Assigned task:
Print back each record unchanged, without pictures.

Dataset excerpts:
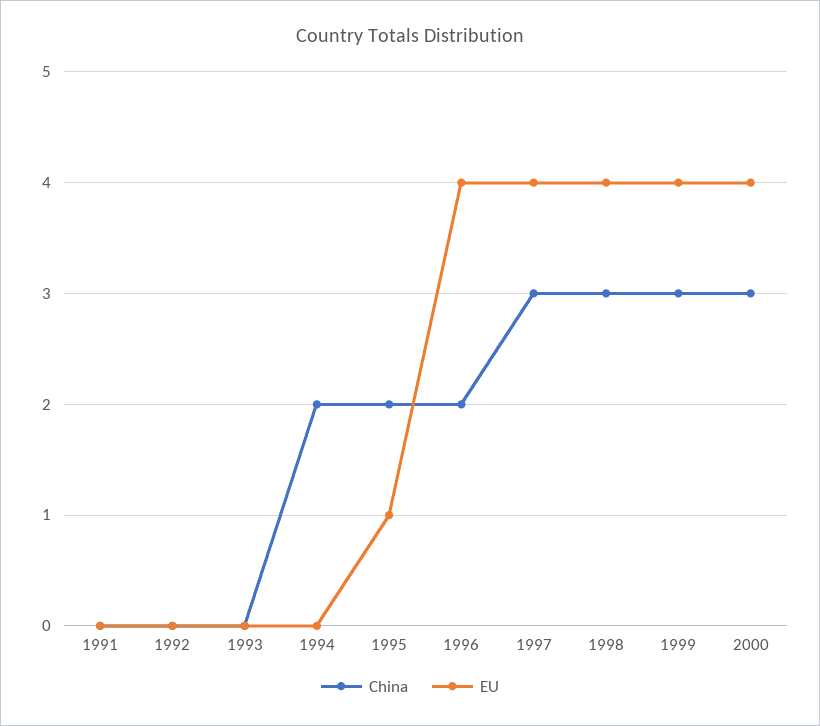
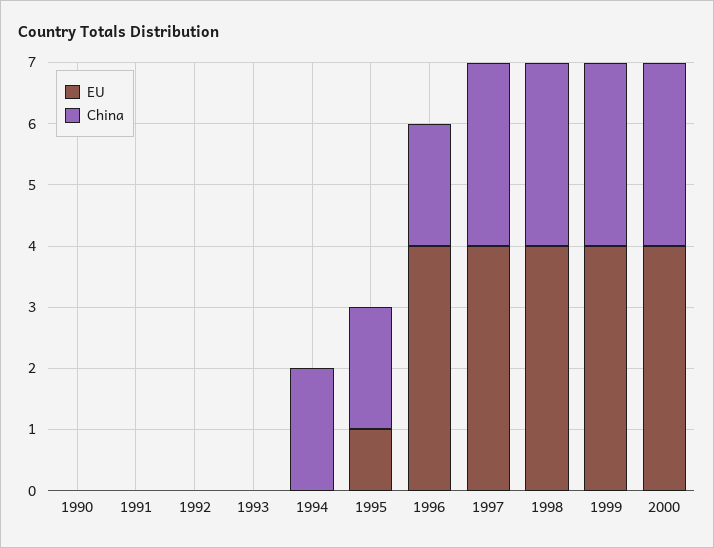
  {
    "China": {
      "1991": 0,
      "1992": 0,
      "1993": 0,
      "1994": 2,
      "1995": 2,
      "1996": 2,
      "1997": 3,
      "1998": 3,
      "1999": 3,
-     "2000": 3
+     "2000": 3,
+     "1990": 0
    },
    "EU": {
      "1991": 0,
      "1992": 0,
      "1993": 0,
      "1994": 0,
      "1995": 1,
      "1996": 4,
      "1997": 4,
      "1998": 4,
      "1999": 4,
-     "2000": 4
+     "2000": 4,
+     "1990": 0
    }
  }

Written solution:
  {
    "China": {
      "1991": 0,
      "1992": 0,
      "1993": 0,
      "1994": 2,
      "1995": 2,
      "1996": 2,
      "1997": 3,
      "1998": 3,
      "1999": 3,
-     "2000": 3
+     "2000": 3,
+     "1990": 0
    },
    "EU": {
      "1991": 0,
      "1992": 0,
      "1993": 0,
      "1994": 0,
      "1995": 1,
      "1996": 4,
      "1997": 4,
      "1998": 4,
      "1999": 4,
-     "2000": 4
+     "2000": 4,
+     "1990": 0
    }
  }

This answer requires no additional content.